Jamaicans with NCDs urged to protect Oral Health

By Caribbean Medical News Staff
Jamaica’s health minister, the Hon. Dr. Fenton Ferguson is urging all Jamaicans, especially those who suffer from non-communicable diseases (NCDs), to pay special attention to their oral hygiene. He said that poor oral health presents an added danger for people, who suffer from conditions such as cardiovascular (heart) disease, cancers, diabetes, and chronic respiratory disease.
In his keynote address at the launch of Oral Health Month at the Randolph Lopez School of Hope, Minister Fergusson said: “Oral health and related diseases such as periodontitis (gum disease) is a major contributor to making people with those diseases worse.”
The Ministry of Health is partnering with the College of Oral Health Sciences at the University of Technology (UTech), et al, to stage a month of activities that are targeted at children who are disabled. He said that the focus on children with special needs is important as “oftentimes they are victims of not receiving vital and important services.”
Throughout the Month, several outreach events will be held to promote good oral health. Free oral screening will be offered to children with disabilities, as well as other people.

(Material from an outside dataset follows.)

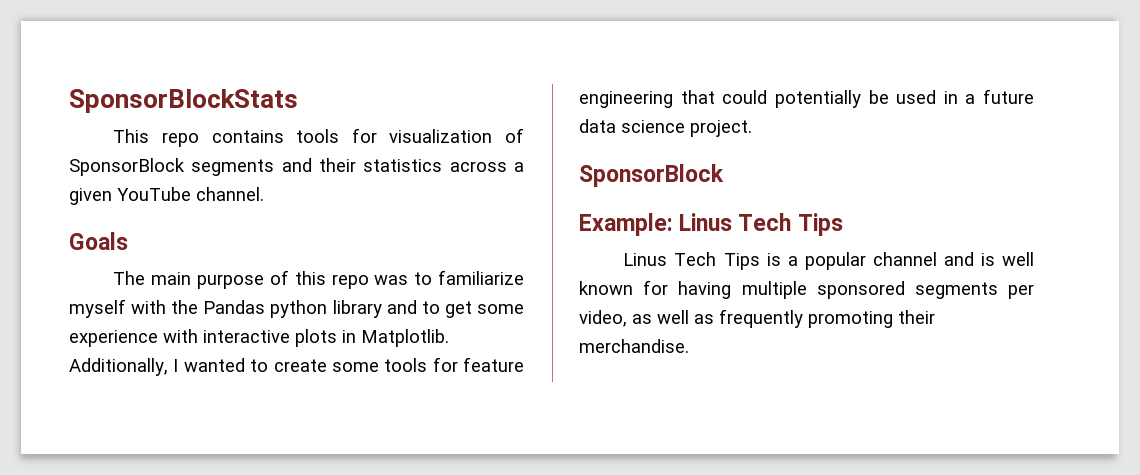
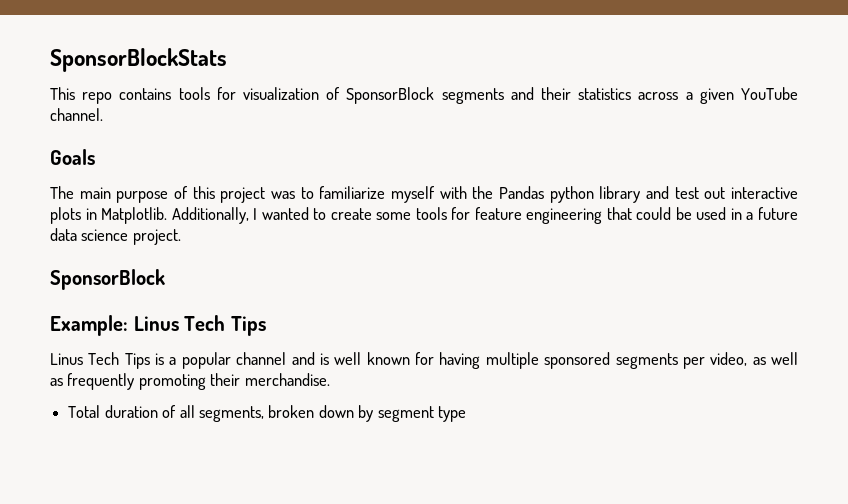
[331,274,369,289] repo -> [220,187,266,203] project
[421,301,524,318] [69,329,198,347] to get some experience with -> [674,187,726,199] test out
[774,90,861,108] potentially -> (672, 213) none
(689, 346) none -> [68,405,467,422] // Total duration of all segments, broken down by segment type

Some of the institutions that will receive special attention are: Maxfield Park Children Home in St. Andrew, and the Hanbury Home in Manchester.
The groups that are giving their support to the initiative are: the Jamaica Association on Intellectual Disability, Jamaica Autism Support Awareness, and the Jamaica Association of Public Dental Surgeons.
According to reports, NCDs are to blame for more than 70 percent of deaths in Jamaica.